Collected data:
━━━━━━━━
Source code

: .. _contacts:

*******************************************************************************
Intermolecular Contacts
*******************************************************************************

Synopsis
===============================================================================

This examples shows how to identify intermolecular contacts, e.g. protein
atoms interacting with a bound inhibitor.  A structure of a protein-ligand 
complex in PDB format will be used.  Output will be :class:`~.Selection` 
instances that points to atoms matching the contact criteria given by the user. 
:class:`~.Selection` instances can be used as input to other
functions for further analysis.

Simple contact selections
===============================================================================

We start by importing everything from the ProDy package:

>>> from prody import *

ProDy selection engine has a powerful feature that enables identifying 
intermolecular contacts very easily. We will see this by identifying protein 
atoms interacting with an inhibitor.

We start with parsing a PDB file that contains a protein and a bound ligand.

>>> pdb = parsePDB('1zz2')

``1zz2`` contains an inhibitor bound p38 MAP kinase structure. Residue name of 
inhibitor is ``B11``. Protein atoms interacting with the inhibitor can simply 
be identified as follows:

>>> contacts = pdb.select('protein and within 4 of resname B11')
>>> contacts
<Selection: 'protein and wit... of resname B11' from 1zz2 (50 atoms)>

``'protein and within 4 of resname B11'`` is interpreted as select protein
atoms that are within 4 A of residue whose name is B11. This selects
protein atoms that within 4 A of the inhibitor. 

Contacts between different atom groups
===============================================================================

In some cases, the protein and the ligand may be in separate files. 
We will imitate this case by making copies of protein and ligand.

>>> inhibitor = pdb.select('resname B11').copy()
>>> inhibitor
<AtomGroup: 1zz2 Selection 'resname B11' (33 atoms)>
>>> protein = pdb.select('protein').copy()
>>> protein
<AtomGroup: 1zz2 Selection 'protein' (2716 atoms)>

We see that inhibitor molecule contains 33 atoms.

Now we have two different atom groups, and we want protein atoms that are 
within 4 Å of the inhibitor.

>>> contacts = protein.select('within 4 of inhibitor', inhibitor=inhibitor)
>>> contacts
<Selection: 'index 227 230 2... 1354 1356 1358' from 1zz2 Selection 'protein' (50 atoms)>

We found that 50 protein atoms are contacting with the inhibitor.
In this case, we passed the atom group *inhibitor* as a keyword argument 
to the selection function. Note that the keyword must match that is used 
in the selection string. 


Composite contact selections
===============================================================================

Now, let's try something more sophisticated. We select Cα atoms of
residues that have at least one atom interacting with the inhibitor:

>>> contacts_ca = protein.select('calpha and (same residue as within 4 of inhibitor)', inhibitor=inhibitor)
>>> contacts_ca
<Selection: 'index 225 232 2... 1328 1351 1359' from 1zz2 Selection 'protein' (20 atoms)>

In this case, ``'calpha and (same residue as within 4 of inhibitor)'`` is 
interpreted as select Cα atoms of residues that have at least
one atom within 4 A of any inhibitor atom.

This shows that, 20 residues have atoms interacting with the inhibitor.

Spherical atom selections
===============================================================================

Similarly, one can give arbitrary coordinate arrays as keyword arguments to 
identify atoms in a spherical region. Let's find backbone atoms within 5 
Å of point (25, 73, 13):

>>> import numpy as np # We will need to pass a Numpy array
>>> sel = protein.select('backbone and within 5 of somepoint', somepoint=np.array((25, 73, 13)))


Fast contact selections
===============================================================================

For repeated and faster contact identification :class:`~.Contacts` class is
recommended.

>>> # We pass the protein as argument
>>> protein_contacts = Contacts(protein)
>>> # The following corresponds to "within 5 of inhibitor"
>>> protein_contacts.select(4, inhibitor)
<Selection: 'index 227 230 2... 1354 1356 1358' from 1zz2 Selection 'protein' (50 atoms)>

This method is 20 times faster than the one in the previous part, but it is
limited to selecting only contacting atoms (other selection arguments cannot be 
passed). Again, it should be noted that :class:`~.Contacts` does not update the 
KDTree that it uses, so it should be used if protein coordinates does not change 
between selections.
━━━━━━━━
• [TASK ITEM] Return, from the data, each line that has the word "AtomGroup" in it.

• [EXPECTED ANSWER]
<AtomGroup: 1zz2 Selection 'resname B11' (33 atoms)>
<AtomGroup: 1zz2 Selection 'protein' (2716 atoms)>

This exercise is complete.